I also see a major part of my role here as being able to help Roberto’s small organisation FANJ connect with and gain influence (vis a vis the spread of permaculture) with the much larger and prodigious INCA. The world of Cuban institutional politics is one that I do not pretend to even begin to understand, but I get the impression that up until this point the potential of permaculture for the countryside in Cuba is still not understood by the major government institutions here, despite the successes of urban permaculture programs. Somehow me being an outsider from a British partner institution has some sort of respectability or catches the attention in a different way. Whatever, it is an opportunity and we are riding the wave! It is all a little surreal and I still can’t quite believe that I am here.

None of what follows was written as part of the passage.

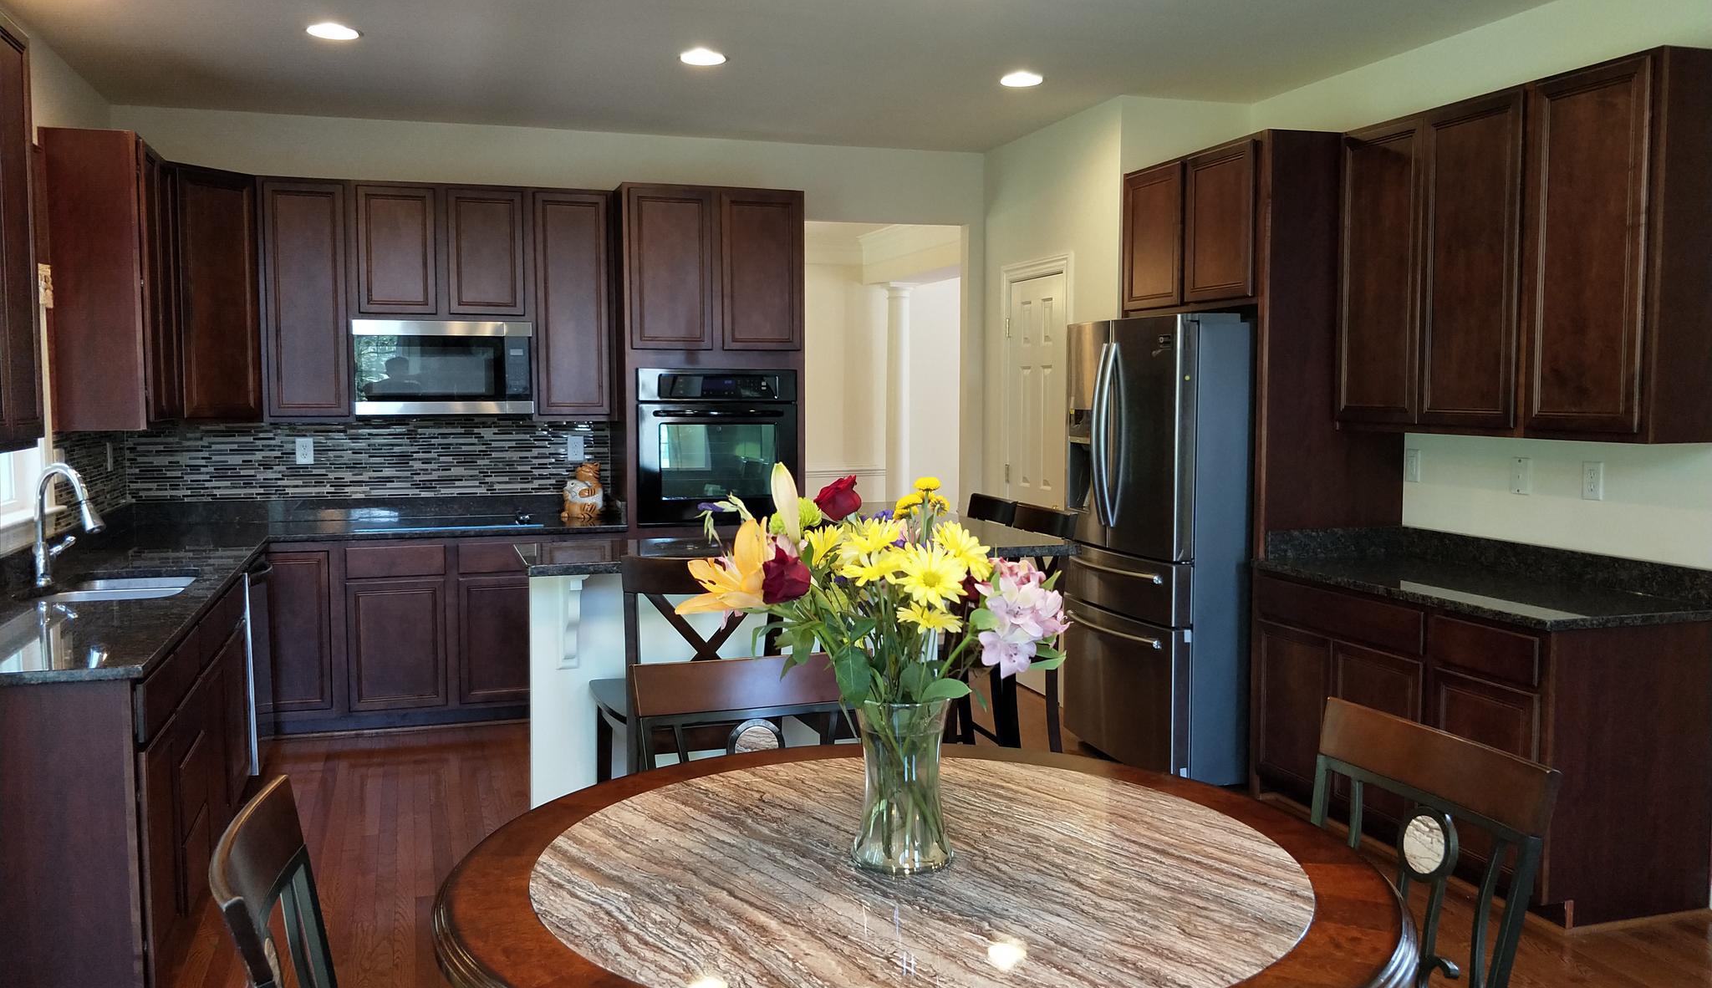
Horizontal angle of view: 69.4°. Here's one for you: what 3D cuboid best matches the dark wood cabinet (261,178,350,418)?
[{"bbox_3d":[-2.471,-0.863,5.573,0.384,1.072,0.330,-2,5,-20],"label":"dark wood cabinet"}]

My other contribution is in the realm of zone 0 – the built environment – I am, amongst other things, an environmental builder – mainly focusing on strawbale in europe for the last year, not so relevant to Cuab – and I have studied an architecture masters at CAT (centre for alternative technology) in Wales. Eco-building is something that Roberto and FANJ have identified as a key next step for the permaculture movement here, and INCA are also interested in this. In this respect I will be focusing on assessing the potential for using local natural building materials – clay, fibre and timber – as well as introducing the concepts of passive design for climate control (passive ventilation etc) and integration of buildings into landscaping and vegetation for shade and cooling, as well as protection from hurricanes – Cuba lost more than 70 000 houses in 2008 hurricanes, and had many more badly damaged that they are struggling to repair. The availability of building materials here is restricted, particularly in the case of modern industrial materials such as steel and cement: I will write another piece on this later…
Roberto’s organisation FANJ has acquired some large areas of land in the countryside where they hope to start up model ecovillage projects/ training centres. I will be spending another month here after the course to discuss the establishment of a training of trainers project here in environmental building in a permaculture design context.
So – I must get back to my course preparation… I have a couple of GB of spanish power points to look through courtesy of the Galician permaculture network (thanks José) and a third of Geoff Lawton’s food forest film left to translate and subtitle (thank you linux!)